* _WORK TO BE COMPLETED_: Update the lines from the start through the line that contains "Es wäre doof" by replacing "Gestern" with "Heute" and keeping everything else the same. Give back only those lines.

-*-*-

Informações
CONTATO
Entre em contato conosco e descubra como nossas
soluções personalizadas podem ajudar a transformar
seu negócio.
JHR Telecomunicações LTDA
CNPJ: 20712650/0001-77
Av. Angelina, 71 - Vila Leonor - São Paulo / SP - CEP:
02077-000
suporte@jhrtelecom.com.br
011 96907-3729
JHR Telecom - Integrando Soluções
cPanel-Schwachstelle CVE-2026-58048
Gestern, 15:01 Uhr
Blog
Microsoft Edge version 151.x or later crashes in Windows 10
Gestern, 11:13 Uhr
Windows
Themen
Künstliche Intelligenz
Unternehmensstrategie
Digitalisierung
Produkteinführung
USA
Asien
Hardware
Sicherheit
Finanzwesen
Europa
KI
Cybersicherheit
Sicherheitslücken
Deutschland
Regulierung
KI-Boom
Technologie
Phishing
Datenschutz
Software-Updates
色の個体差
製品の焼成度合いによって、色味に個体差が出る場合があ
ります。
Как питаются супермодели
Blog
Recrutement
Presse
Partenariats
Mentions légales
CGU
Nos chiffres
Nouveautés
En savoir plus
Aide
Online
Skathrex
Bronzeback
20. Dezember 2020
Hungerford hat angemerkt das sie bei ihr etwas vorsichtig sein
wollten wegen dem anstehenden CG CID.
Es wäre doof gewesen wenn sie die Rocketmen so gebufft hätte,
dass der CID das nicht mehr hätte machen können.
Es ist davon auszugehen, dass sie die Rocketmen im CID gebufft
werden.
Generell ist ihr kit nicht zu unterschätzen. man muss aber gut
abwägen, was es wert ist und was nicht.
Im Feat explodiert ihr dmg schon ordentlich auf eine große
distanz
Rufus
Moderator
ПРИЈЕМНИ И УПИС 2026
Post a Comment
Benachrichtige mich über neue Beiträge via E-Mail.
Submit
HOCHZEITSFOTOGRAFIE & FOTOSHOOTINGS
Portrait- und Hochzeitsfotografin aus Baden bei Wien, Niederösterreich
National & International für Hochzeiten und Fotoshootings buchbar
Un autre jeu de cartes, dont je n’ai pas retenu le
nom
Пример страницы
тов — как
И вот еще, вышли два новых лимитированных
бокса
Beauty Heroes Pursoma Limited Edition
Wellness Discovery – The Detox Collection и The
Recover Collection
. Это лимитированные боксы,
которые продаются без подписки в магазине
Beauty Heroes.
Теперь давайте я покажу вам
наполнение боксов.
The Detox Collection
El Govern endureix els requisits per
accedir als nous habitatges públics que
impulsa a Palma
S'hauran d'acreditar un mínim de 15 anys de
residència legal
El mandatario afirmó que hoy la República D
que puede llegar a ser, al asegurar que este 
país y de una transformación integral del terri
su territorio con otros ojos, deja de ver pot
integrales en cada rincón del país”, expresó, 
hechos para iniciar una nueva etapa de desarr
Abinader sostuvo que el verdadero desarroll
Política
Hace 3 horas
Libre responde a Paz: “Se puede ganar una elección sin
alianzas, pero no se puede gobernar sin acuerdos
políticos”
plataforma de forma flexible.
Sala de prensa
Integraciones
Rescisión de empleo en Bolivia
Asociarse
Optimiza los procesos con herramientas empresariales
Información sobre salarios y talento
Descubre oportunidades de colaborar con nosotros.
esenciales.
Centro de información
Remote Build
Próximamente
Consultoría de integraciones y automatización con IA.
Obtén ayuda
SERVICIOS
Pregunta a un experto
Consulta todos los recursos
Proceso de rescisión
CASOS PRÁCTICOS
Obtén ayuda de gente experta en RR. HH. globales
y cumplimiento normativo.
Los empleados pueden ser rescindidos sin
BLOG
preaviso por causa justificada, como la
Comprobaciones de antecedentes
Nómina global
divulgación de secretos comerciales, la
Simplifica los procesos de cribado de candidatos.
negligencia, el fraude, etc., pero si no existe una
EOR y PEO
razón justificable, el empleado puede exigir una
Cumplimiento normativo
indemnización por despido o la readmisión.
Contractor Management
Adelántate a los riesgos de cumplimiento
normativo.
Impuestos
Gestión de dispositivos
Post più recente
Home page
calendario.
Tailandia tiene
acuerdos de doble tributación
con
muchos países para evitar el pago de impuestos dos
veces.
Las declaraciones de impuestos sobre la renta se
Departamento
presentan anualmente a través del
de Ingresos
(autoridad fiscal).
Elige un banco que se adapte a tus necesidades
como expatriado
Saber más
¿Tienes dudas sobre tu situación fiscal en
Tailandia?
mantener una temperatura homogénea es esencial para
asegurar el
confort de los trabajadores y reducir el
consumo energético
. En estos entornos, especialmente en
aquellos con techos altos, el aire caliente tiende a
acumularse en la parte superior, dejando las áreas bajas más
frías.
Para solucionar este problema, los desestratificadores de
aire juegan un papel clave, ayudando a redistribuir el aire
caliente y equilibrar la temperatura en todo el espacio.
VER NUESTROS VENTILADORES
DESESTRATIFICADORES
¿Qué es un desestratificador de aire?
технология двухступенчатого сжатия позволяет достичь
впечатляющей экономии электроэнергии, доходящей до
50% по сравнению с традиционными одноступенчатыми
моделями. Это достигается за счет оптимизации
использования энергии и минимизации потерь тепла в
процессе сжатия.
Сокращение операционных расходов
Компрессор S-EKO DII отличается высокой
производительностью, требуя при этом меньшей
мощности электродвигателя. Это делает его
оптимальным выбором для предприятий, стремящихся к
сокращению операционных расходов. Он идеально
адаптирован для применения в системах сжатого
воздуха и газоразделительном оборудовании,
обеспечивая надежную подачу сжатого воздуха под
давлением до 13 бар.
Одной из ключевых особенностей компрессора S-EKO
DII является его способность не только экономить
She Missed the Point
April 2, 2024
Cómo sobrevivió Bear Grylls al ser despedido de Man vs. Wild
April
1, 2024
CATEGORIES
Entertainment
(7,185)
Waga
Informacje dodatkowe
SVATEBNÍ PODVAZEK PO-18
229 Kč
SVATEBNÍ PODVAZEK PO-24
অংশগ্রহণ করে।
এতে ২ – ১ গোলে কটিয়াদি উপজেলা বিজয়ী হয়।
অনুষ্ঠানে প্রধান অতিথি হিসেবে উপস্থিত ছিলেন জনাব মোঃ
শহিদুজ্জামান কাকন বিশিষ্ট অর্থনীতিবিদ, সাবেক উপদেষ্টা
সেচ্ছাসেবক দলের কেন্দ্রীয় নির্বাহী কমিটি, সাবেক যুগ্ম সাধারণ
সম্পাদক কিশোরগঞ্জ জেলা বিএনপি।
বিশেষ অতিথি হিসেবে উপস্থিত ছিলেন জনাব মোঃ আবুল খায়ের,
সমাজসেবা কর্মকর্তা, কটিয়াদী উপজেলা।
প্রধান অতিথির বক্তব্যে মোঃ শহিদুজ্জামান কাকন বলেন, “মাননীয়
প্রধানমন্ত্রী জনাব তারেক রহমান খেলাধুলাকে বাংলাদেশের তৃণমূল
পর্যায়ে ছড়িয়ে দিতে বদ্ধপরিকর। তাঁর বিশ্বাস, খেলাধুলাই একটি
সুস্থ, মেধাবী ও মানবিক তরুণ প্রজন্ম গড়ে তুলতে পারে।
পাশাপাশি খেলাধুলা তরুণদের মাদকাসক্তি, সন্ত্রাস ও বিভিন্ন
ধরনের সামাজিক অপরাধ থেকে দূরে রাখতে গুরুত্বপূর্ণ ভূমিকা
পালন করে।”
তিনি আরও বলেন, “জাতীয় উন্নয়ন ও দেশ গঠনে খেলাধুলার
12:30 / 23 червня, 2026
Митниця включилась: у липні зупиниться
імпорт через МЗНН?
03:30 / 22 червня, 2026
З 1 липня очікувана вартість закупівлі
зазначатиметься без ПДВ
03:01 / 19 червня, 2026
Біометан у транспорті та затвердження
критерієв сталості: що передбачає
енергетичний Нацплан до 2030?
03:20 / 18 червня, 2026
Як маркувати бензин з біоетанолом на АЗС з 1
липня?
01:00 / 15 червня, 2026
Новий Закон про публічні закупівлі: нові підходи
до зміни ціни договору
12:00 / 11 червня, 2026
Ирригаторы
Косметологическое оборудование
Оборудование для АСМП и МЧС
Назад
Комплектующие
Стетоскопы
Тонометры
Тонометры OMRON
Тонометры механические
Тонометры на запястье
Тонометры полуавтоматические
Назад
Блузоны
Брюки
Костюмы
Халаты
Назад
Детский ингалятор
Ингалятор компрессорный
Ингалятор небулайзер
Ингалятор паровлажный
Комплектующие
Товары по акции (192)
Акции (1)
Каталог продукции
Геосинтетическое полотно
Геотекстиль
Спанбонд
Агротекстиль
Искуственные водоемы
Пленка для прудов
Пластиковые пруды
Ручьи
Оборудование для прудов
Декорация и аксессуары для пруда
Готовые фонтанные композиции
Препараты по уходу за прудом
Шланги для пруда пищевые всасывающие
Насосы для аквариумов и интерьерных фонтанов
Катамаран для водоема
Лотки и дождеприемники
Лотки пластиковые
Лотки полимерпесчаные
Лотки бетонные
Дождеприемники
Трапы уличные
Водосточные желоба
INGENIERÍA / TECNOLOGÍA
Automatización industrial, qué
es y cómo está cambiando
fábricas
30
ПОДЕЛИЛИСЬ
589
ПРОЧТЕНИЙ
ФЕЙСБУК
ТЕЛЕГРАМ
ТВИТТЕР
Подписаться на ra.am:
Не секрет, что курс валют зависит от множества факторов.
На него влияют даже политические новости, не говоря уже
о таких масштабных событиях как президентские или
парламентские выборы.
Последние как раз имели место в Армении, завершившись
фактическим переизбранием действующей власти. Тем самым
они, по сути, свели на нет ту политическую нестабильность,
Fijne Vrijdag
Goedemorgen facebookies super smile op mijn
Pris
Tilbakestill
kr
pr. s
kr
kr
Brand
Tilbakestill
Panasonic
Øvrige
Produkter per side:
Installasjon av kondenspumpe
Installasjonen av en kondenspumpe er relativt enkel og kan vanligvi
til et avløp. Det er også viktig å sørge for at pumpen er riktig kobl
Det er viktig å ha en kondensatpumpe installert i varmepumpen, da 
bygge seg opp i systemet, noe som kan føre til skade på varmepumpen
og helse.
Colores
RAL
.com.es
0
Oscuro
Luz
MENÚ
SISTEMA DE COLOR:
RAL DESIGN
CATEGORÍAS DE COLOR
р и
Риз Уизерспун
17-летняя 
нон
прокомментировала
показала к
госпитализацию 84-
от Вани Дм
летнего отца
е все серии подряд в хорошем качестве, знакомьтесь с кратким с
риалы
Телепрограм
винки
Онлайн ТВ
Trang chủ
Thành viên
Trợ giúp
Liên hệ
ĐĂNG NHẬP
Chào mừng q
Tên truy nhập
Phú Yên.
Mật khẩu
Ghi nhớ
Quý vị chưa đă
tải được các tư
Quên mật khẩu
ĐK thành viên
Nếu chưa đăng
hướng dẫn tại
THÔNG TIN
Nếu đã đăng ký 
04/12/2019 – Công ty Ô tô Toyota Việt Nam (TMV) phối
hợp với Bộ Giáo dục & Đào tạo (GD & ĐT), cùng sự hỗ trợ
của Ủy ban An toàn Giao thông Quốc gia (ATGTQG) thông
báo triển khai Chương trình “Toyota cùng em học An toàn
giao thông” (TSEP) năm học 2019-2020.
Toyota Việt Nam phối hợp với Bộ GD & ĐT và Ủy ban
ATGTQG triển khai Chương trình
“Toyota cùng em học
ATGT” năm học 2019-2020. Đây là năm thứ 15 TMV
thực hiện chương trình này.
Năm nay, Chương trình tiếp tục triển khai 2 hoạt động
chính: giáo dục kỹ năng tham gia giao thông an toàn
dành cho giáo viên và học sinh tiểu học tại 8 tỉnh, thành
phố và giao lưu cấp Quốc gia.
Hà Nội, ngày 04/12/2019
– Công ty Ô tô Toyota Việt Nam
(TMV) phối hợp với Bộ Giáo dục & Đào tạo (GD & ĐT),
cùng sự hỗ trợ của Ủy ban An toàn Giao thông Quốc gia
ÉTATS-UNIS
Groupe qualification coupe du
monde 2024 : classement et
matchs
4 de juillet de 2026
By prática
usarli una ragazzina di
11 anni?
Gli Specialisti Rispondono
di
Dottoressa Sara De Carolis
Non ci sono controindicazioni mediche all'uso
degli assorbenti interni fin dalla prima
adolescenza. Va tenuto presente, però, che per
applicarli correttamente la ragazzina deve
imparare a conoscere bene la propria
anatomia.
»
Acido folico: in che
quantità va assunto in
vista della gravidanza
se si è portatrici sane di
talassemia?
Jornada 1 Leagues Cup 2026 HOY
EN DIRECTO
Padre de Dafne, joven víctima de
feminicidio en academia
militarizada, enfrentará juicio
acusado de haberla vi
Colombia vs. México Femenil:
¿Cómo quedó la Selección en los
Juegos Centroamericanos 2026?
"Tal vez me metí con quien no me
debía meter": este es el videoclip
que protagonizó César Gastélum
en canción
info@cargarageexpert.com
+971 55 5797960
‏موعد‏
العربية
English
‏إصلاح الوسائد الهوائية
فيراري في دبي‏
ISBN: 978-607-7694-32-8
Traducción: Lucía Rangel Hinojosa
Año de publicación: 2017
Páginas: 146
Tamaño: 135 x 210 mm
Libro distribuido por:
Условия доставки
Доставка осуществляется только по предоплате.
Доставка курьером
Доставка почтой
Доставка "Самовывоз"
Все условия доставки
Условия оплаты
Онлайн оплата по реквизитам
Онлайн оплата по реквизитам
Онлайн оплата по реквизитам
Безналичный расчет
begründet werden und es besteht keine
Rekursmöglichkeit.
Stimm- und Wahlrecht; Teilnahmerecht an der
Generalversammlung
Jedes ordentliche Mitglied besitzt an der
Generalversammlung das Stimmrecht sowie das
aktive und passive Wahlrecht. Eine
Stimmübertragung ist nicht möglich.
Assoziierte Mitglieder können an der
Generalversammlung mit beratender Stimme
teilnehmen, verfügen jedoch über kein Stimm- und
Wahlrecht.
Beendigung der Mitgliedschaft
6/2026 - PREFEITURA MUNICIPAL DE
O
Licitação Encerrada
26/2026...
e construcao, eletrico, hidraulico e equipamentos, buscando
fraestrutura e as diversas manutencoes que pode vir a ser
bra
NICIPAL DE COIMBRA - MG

-*-*-

* _RESULT_:
Informações
CONTATO
Entre em contato conosco e descubra como nossas
soluções personalizadas podem ajudar a transformar
seu negócio.
JHR Telecomunicações LTDA
CNPJ: 20712650/0001-77
Av. Angelina, 71 - Vila Leonor - São Paulo / SP - CEP:
02077-000
suporte@jhrtelecom.com.br
011 96907-3729
JHR Telecom - Integrando Soluções
cPanel-Schwachstelle CVE-2026-58048
Heute, 15:01 Uhr
Blog
Microsoft Edge version 151.x or later crashes in Windows 10
Heute, 11:13 Uhr
Windows
Themen
Künstliche Intelligenz
Unternehmensstrategie
Digitalisierung
Produkteinführung
USA
Asien
Hardware
Sicherheit
Finanzwesen
Europa
KI
Cybersicherheit
Sicherheitslücken
Deutschland
Regulierung
KI-Boom
Technologie
Phishing
Datenschutz
Software-Updates
色の個体差
製品の焼成度合いによって、色味に個体差が出る場合があ
ります。
Как питаются супермодели
Blog
Recrutement
Presse
Partenariats
Mentions légales
CGU
Nos chiffres
Nouveautés
En savoir plus
Aide
Online
Skathrex
Bronzeback
20. Dezember 2020
Hungerford hat angemerkt das sie bei ihr etwas vorsichtig sein
wollten wegen dem anstehenden CG CID.
Es wäre doof gewesen wenn sie die Rocketmen so gebufft hätte,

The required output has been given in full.